A administração de medicamentos através da pele apresenta várias vantagens: pode ser feita facilmente em casa, é indolor e assegura uma libertação controlada e suave do fármaco no organismo, explica o Science Alert.
No entanto, a pele é, por natureza, uma barreira desenhada para proteger o corpo de substâncias nocivas. A sua camada exterior, o estrato córneo, é composta por múltiplas camadas de células mortas unidas por gorduras e óleos, ou lípidos.
Os medicamentos tópicos contornam as defesas da pele porque possuem moléculas pequenas que conseguem atravessar facilmente a barreira cutânea e têm também a capacidade de interagir com os lípidos presentes.
A insulina, hormona que regula os níveis de glucose, não apresenta nenhuma destas características. As suas moléculas são relativamente grandes e têm uma superfície hidrofílica (afinidade com a água), o que as torna quimicamente incompatíveis com os óleos da pele. Em vez de atravessarem ou deslizar entre os óleos, acabam por ser repelidas.
Apesar de parecer uma barreira impenetrável, os investigadores acreditaram que outra propriedade da pele poderia ajudar a insulina a entrar: a sua acidez. A pele tem naturalmente um gradiente de pH, começando ligeiramente ácido à superfície e aproximando-se da neutralidade nas camadas mais profundas.
Os cientistas dedicaram-se então ao desenvolvimento de um sistema de administração que interagisse com esse gradiente de pH, permitindo a entrada da insulina no organismo.
O resultado do trabalho da equipa de investigadores é baseado num polímero chamado poli[2-(N-óxido-N,N-dimetilamino)etil metacrilato], ou OP, cujas propriedades se alteram com as variações de pH, tendo já sido demonstrada a sua biocompatibilidade em testes anteriores.
À superfície da pele, o OP tem carga positiva, o que lhe permite aderir aos lípidos cutâneos. Contudo, em pH neutro, perde essa carga e liberta-se dos lípidos, altura em que já atravessou a barreira da pele e entrou no organismo.
Ao ligar a insulina ao OP, formando um composto designado OP-I, consegue-se que a hormona essencial aproveite este “boleia” para atravessar a pele. Parece promissor em teoria, certo? Na prática, os resultados são ainda mais animadores.

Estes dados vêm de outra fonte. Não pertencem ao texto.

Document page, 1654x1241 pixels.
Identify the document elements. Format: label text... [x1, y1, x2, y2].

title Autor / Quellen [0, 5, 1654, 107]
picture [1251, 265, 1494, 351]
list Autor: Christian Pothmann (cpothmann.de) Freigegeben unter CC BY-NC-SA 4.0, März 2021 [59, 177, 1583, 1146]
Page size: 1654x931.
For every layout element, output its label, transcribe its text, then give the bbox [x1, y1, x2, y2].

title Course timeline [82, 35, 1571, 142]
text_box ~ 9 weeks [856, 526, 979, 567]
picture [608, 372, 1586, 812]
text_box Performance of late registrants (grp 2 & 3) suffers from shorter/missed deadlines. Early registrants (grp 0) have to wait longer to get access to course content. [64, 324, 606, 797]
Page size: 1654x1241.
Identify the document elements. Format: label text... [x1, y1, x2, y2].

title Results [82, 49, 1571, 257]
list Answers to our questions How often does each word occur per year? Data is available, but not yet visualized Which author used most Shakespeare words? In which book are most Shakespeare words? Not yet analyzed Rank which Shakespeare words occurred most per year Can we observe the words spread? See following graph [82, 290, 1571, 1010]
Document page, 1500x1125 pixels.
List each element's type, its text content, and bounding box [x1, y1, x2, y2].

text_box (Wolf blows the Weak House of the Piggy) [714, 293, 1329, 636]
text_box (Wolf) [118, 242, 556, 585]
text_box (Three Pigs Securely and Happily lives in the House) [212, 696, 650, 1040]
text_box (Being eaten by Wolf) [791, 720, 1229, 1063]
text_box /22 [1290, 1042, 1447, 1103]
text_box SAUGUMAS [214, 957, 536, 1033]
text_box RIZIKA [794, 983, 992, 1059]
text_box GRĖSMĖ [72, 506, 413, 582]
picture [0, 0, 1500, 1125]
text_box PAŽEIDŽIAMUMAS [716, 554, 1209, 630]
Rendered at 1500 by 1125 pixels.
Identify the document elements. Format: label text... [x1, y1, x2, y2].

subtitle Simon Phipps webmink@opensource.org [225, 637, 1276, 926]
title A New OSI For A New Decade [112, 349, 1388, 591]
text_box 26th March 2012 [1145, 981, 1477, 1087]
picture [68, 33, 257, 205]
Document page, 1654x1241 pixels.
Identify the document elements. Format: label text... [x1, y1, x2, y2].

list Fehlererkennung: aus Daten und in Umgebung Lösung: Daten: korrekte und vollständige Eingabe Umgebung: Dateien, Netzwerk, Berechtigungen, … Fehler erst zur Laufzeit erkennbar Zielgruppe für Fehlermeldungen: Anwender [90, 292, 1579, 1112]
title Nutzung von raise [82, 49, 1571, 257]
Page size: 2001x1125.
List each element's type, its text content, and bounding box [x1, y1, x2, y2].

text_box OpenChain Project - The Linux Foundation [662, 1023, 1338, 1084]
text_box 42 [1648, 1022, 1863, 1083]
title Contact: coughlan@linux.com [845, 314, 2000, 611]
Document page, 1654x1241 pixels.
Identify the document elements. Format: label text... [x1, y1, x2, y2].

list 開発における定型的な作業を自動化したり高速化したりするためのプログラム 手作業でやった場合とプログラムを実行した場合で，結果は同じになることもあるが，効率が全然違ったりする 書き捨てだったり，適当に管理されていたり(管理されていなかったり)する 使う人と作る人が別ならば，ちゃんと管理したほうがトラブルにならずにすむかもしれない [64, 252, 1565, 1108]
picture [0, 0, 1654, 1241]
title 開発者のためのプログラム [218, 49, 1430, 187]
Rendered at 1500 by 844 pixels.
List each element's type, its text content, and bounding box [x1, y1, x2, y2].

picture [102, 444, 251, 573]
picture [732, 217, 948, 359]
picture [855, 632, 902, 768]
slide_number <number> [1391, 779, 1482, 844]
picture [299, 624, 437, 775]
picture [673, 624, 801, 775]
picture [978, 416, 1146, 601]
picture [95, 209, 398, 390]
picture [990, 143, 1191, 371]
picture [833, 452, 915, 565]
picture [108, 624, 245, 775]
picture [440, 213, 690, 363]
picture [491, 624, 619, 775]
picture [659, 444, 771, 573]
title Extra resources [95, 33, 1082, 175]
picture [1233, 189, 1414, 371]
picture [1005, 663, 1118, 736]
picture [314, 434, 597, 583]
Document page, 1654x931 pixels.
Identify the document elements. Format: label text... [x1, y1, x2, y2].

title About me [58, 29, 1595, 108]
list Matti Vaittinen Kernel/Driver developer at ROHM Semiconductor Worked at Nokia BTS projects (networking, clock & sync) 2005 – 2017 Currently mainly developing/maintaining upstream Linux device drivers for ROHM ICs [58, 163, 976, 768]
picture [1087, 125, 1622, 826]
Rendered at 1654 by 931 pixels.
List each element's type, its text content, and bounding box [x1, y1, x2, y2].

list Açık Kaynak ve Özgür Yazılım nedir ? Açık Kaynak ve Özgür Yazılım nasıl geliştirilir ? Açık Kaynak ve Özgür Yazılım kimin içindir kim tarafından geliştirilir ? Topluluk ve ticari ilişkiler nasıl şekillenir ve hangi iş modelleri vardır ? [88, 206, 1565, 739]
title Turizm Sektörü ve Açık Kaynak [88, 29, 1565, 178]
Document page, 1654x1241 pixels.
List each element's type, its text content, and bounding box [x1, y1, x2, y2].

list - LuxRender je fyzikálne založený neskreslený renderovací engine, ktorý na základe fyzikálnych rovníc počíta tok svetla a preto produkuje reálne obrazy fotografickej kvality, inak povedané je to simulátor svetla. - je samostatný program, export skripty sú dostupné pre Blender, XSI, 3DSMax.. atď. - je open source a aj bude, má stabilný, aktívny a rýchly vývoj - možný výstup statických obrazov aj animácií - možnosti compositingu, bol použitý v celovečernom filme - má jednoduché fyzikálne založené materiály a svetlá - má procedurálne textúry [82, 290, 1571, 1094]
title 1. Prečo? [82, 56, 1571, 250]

Em modelos de pele humana, tal como em ratinhos diabéticos, o OP-I revelou-se mais eficaz a transportar a insulina através da pele do que a insulina isolada ou combinada com outro polímero, o PEG, utilizado como controlo e amplamente empregue em várias aplicações farmacêuticas.
Nos ratos, o tratamento normalizou os níveis de glucose no sangue em menos de uma hora, com uma eficácia equiparável às injecções de insulina. Os valores mantiveram-se estáveis durante 12 horas.
O passo seguinte foi estudar o método em mini-porcos diabéticos, que são biologicamente mais semelhantes aos humanos do que os ratos. Os efeitos foram comparáveis: os níveis de glucose no sangue dos porcos baixaram para valores normais em duas horas e mantiveram-se estáveis durante 12 horas.
Uma vez no organismo, o OP-I acumula-se em tecidos-chave na regulação da glucose, incluindo o fígado, o tecido adiposo e os músculos esqueléticos, onde as células absorvem o conjugado e libertam a insulina no interior. O OP-I ativa os recetores de insulina e potencia a captação e o metabolismo da glucose, tal como a insulina administrada por injecção.
Talvez o mais importante seja o facto de o fazer de forma mais prolongada e sustentada do que a insulina injetada, proporcionando um efeito mais suave e duradouro.
Os investigadores não detetaram sinais de inflamação, o que sugere que o tratamento poderá apresentar efeitos secundários nocivos mínimos — embora sejam necessários ensaios clínicos mais robustos para confirmar esta segurança em humanos.
Ainda assim, estes resultados indicam que as injeções frequentes de insulina poderão, um dia, tornar-se coisa do passado — e que o sistema poderá até ser eficaz com outros medicamentos.